[BioC] Significancy of not differentially expressed genes

Sean Davis sdavis2 at mail.nih.gov
Thu May 11 12:29:48 CEST 2006




On 5/11/06 3:53 AM, "Mohammad Esad-Djou" <shahrgol at web.de> wrote:

> Hello Naomi, 
> 
> now I have a question.  :)
> 
>>> I am looking for a measure of the significance for the potential
>>> 'not differentially expressed' call that could be given to a gene
>>> and that can be considered reliable from the community.
> 
> I believe that you can find with multiple Testing (e.g.

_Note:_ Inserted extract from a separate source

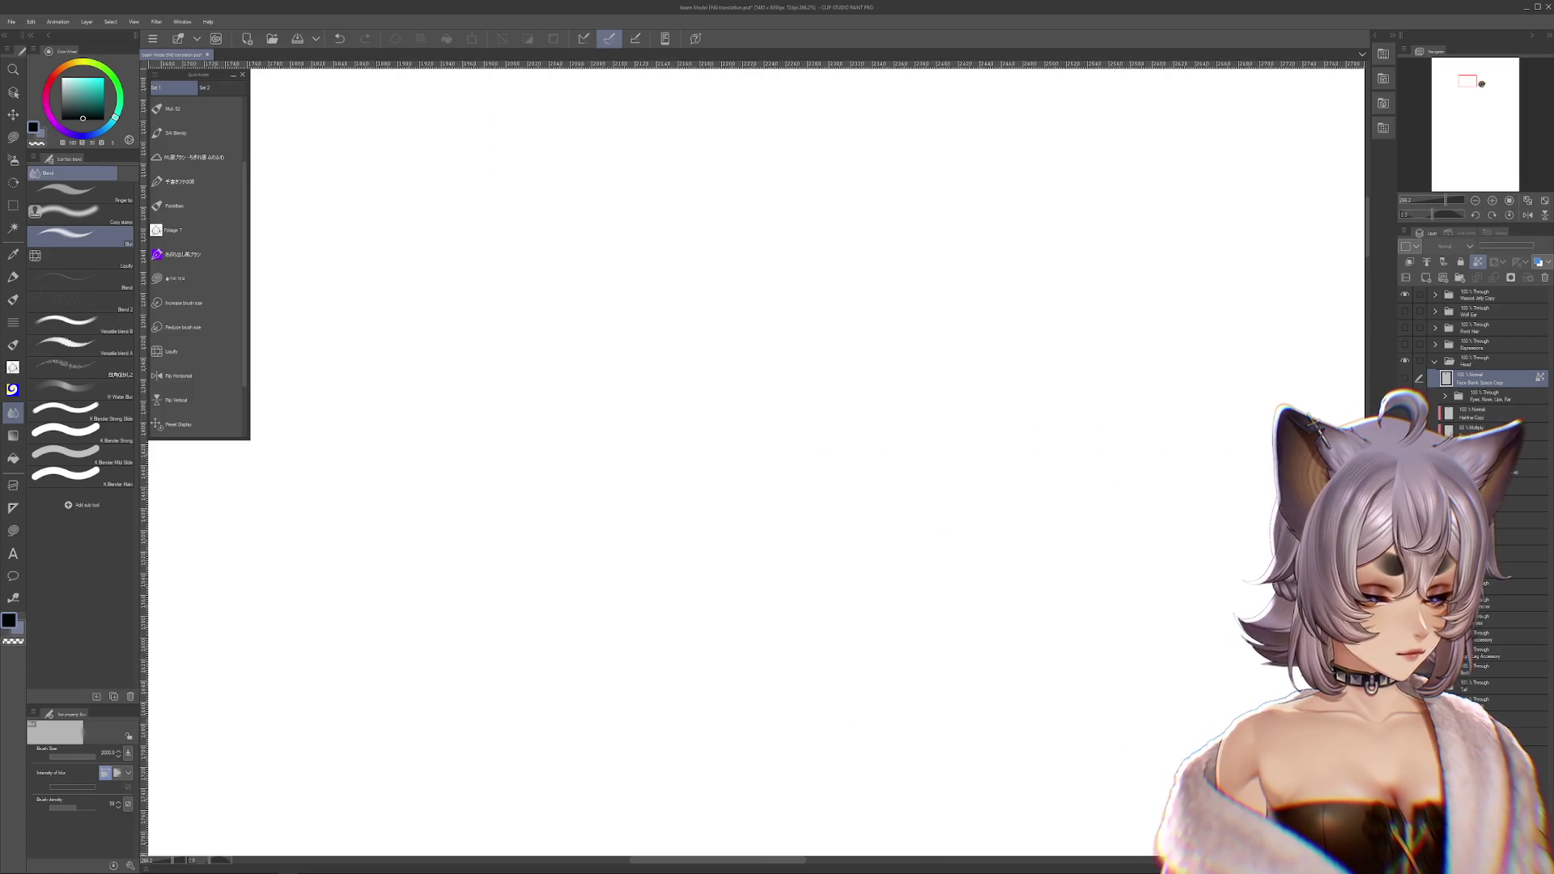
- On the bottom layer, lasso-fill a large dark grey area, redoing the first attempt
left_click(1497, 735)
scroll(728, 404, "down", 1)
left_click(175, 277)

SAM, siggenes) 'not
> differentially expressed'  genes.
> If H0 is correct: genes are not differentially expressed.
> did I understand correctly?
>  
> I am not sure, but I believe that multiple Testing is helpful.

Unfortunately, it is not quite that simple.  Hypothesis testing (in the
statistical sense) does not allow one to say that "if we have no evidence
for differential expression, the genes are expressed similarly".  It simply
means that we do not have evidence that the genes are differentially
expressed, which could happen for many reasons besides them not being
differentially expressed.  In other words, typical hypothesis testing lets
us guard against particular types of errors, and drawing conclusions based
on "accepting the null hypothesis" like you suggest does not allow one to
guard against those errors.

Perhaps if you have a particular situation that you are thinking of, you
could share it in case others on the list have any creative answers for you.